Thursday's program on PBS affiliate focuses on Critical Need Response Fund and groups serving the needy.

By Mark Price
msprice@charlotteobserver.com

Charlotte's critical-needs campaign is moving to a new and unexpected place – the airwaves – with a live, prime-time special Thursday on WTVI (Channel 42).

It will be a first among the city's critical-needs charities, which typically get their money through corporate campaigns, payroll drafts and grants.

It's also a first for WTVI, a PBS affiliate that is generally forbidden by the FCC to host fundraisers for anything other than its own broadcast needs. The station overcame that obstacle by applying for a waiver to host the one-hour broadcast for the Critical Need Response Fund. It airs 8 p.m. Thursday.

“It's very rare that a public TV station has asked for a waiver,” said WTVI President Elsie Garner. “I only know of a couple that may have done it for Hurricane Katrina relief. But in our community, the economy is as bad as a natural disaster.”

The special will give the response fund tens of thousands of dollars in free advertising, she said. Content is still being finalized, but the program could be likened to a sort of charity variety show.
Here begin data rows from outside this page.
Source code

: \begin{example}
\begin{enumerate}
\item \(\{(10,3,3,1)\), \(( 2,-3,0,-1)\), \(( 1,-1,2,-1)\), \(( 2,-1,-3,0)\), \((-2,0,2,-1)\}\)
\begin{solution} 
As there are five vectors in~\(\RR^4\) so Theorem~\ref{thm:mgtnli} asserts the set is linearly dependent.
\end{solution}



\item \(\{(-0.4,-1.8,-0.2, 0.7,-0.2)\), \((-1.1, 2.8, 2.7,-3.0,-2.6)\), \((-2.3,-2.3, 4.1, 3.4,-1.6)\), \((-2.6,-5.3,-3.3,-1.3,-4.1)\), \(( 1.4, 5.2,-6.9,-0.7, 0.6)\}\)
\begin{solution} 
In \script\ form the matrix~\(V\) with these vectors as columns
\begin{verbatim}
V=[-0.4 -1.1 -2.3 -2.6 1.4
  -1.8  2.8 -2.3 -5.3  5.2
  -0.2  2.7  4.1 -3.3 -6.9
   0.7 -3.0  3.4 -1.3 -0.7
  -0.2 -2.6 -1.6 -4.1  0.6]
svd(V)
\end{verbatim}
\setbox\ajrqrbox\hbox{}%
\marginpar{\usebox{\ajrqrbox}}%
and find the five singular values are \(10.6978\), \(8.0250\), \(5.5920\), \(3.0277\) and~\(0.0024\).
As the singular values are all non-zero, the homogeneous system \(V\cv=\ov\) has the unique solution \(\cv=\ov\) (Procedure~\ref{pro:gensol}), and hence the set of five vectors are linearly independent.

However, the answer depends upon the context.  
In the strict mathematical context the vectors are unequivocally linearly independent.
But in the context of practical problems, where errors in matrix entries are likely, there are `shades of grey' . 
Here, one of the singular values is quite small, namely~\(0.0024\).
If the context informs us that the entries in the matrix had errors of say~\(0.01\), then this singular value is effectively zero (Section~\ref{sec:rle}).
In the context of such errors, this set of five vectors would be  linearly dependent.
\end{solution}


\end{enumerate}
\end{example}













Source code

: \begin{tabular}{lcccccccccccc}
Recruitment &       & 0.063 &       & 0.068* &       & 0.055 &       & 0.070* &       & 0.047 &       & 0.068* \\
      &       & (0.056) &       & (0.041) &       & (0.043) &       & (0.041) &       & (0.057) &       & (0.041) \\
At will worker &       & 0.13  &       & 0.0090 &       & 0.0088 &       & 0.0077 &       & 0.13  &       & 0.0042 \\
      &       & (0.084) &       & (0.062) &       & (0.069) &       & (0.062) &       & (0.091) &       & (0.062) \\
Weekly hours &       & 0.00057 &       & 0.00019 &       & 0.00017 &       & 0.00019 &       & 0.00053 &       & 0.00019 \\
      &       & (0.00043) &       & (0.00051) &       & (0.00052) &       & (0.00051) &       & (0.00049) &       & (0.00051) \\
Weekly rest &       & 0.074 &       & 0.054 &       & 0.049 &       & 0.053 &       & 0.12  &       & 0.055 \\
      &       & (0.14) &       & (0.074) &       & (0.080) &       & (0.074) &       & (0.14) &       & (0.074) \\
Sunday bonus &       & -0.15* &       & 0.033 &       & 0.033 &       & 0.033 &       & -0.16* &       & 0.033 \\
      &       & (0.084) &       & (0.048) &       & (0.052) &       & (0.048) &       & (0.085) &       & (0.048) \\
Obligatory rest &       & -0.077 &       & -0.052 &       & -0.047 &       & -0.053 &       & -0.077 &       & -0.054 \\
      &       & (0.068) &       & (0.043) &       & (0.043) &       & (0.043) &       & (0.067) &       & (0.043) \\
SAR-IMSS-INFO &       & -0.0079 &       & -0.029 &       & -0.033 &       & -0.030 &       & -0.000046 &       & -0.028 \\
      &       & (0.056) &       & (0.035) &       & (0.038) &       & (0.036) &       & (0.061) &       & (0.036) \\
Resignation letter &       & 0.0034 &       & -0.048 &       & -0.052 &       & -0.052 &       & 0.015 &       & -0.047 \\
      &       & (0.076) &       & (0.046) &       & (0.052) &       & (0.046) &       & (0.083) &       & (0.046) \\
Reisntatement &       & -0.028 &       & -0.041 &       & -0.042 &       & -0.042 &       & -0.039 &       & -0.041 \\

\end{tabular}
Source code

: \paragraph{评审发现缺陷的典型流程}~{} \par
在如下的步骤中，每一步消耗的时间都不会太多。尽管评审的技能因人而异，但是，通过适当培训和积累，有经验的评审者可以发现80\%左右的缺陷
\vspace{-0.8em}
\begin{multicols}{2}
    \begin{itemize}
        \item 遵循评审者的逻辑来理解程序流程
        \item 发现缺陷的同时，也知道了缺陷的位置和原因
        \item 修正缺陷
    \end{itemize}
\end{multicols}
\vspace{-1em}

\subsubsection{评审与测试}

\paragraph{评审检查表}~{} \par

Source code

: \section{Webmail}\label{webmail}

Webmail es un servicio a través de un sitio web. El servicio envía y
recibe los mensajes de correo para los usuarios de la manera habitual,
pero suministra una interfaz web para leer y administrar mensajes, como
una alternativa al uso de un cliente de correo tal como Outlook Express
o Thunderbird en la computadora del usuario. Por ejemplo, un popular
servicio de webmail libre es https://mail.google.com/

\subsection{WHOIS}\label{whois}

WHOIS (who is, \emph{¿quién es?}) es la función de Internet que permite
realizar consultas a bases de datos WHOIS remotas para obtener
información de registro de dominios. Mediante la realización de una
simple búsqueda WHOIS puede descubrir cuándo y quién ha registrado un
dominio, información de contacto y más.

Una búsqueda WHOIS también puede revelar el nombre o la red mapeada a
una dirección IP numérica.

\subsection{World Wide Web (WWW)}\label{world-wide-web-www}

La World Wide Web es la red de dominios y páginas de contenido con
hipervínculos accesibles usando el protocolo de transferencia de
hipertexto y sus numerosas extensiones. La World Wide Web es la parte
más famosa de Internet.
Hosts Stacey Simms of WBT-AM and Jon Robinson of WKQC-FM will weave together appearances by fund partners with segments on charities like the Crisis Assistance Ministry, Salvation Army and Emergency Winter Shelter. Volunteers will staff a bank of phones during the show for taking donations.

Plans call for it to be rebroadcast in coming weeks.

To date, the fund has raised $2.6 million and given out $1.2 million to charities that clothe, feed and shelter the city's growing population of needy people. The fund, which is run at no charge by Foundation for the Carolinas, was created in December in response to reports that charities were seeing 30- to 100-percent increases in requests for help.

Lisa Torgler of the Foundation for the Carolinas said WTVI came up with the show idea and pitched it to the Critical Need Response Fund task force. She said the program, titled “The Carolinas Respond: A Fundraiser for Critical Needs,” will be more than a pitch for money: It will be a snapshot of Charlotte and the kind of people who live here.

“The fund was set up because there was great need in the community, and it has succeeded because there is also great generosity here,” Torgler said. “This special will play up both of those things: It will be about this community and how neighbors are supporting neighbors.”